NSE does not provide or purport to provide any advice and shall not be
liable to any person who enters into any business relationship with any trading
member and/or sub-broker of NSE and/or any third party based on any
information contained in this document. Any information contained in this
document must not be construed as business advice/investment advice. No
consideration to trade should be made without thoroughly understanding and
reviewing the risks involved in such trading. If you are unsure, you must seek
professional advice on the same.
BASIC RISKS INVOVLED IN TRADING ON THE
STOCK EXCHANGE (EQUITY AND OTHER
INSTRUMENTS)
1. Risk of Higher Volatility:
Volatility refers to the dynamic changes in price that securities undergo
when trading activity continues on the Stock Exchange. Generally, higher the
volatility of a security, greater is its price swings. There may be normally
greater volatility in thinly traded securities than in active securities. As a result
of volatility, your order may only be partially executed or not executed at all, or
the price at which your order got executed may be substantially different from
the last traded price or change substantially thereafter, resulting in notional or
real losses.
4. Risk-reducing orders:
Most Exchanges have a facility for investors to place "limit orders, "stop
loss orders" etc". The placing of such orders (e.g., "stop loss orders, or "limit"
orders) which are intended to limit losses to certain amounts may not be
effective many a time because rapid movement in market conditions may make
it impossible to execute such orders.
A "limit" order will be executed only at the "limit" price specified for the
order or a better price. However, while the customer receives price protection,
there is a possibility that the order may not be executed at all.
A stop loss order is generally placed "away" from the current price of a
stock, and such order gets activated if and when the stock reaches, or trades
through, the stop price. Sell stop orders are entered ordinarily below the current
price, and buy stop orders are entered ordinarily above the current price. When
the stock reaches the pre-determined price, or trades through such price, the stop
loss order converts to a market/limit order and is executed at the limit or better.

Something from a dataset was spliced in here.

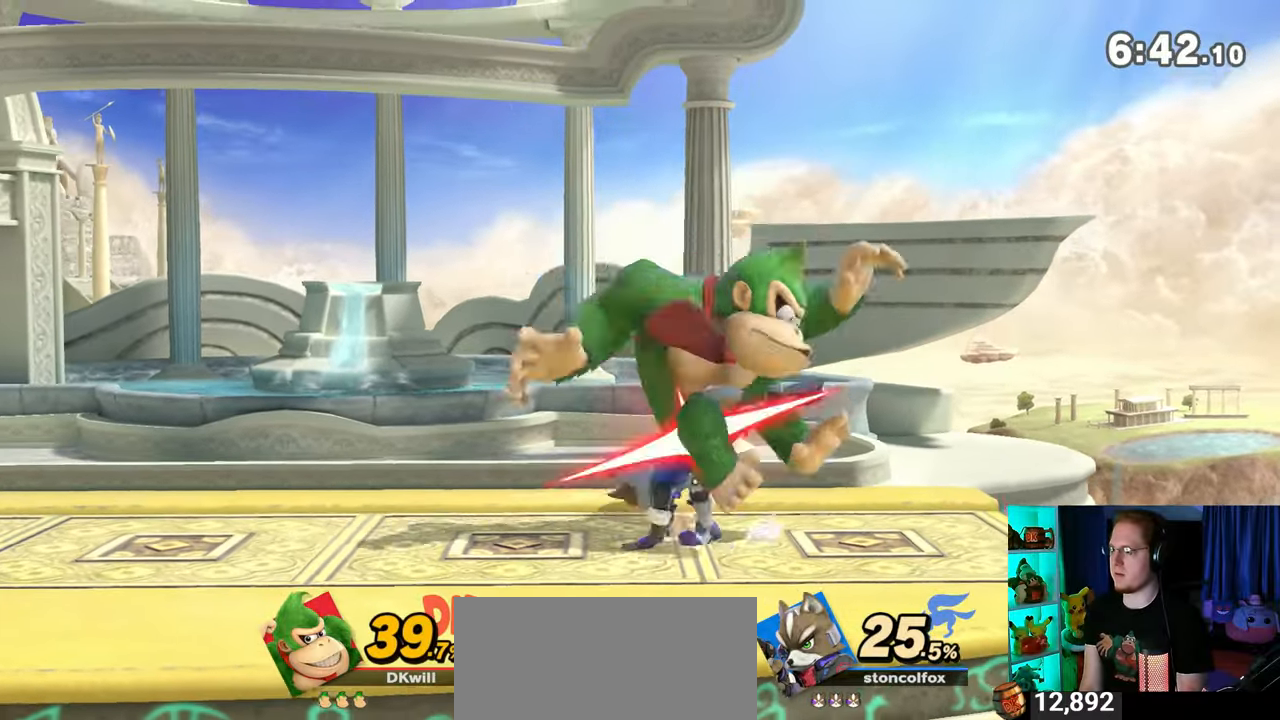
{"buttons": ["X"], "left_stick": "left", "right_stick": "center", "events": [[17, "Y", "up"], [433, "Y", "down"], [467, "X", "down"], [467, "Y", "up"]]}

There is no assurance therefore that the limit order will be executable since a
stock might penetrate the pre-determined price, in which case, the risk of such
order not getting executed arises, just as with a regular limit order.
6. Risk of Rumours:
Rumours about companies at times float in the market through word of
mouth, financial newspapers, websites or news agencies, etc. The investors
should be wary of and should desist from acting on rumours.
7. System Risk:
High volume trading will frequently occur at the market opening and
before market close. Such high volumes may also occur at any point in the day.

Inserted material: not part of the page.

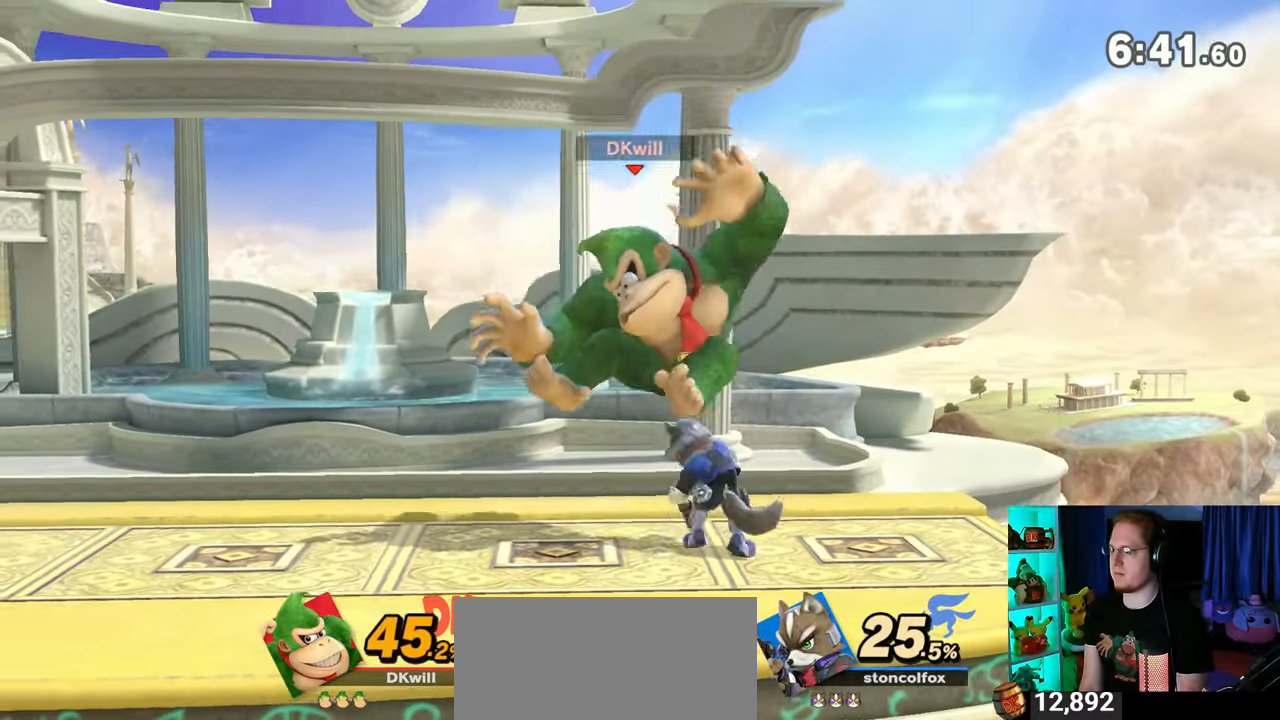
{"buttons": [], "left_stick": "left", "right_stick": "center", "events": [[217, "X", "up"]]}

These may cause delays in order execution or confirmation.
EQUITY OVERVIEW
Equity shares are usually regarded as corner stone of corporate financial
resources. The ordinary shares provide a cushion of safety against temporary
unfavorable developments as the payment of dividends is not compulsory and is
depend on the discretion of management.
The reason for wide public interest in these securities is the possibility of
trading in stock exchange, free transferability, and marketability. Equity shares
constitute the ownership capital of a company and the equity holders have the
right of voting and sharing in profits and assets in proportion to his holding in
the total net assets of the company. He is entitled to all rights and obligations as
an owner and to residual profits. The dividend distributed to them may be
uncertain, variable and fluctuating. The equity holder gets his return in the form
of dividends distributed plus capital appreciation on his shares. The dividends
distributed depend upon the net earnings of the company after meeting all
expenses. This would influence the share price in the market, which may lead to
fluctuations in the prices either upward or downward and in turn capital
appreciation or depreciation.
Definition of Share:
According to section 2 (46) of the Indian Companies Act a share can be
defined as “The capital of a company and includes stock except where a
distinction between stock and share is expressed or implied.”
Farewell says that “The interest of a shareholder in the company is measured by
a sum of money, for the purpose of liability in the first place and of interest in
the second but also consisting of a series of mutual convenient entered into by
all the shareholders interest.
Merit of Equity Shares
(i) Financing through equity shares does not impose any burden on the
company, since payment of dividend on these shares depends on the
availability of profits and the discretion of the directors.
(ii) Capital raised through equity shares is perpetual source for the company
since it is not repayable during the life time of the company. It is repayable
only in the event of company’s winding up and that too only after the
claims of preference shareholders have been met in full.
(iii) Equity shares do not carry any charge against the assets of the company
hence the capacity of the company to raise additional funds through
borrowing on the security of its assets is in no way diminished.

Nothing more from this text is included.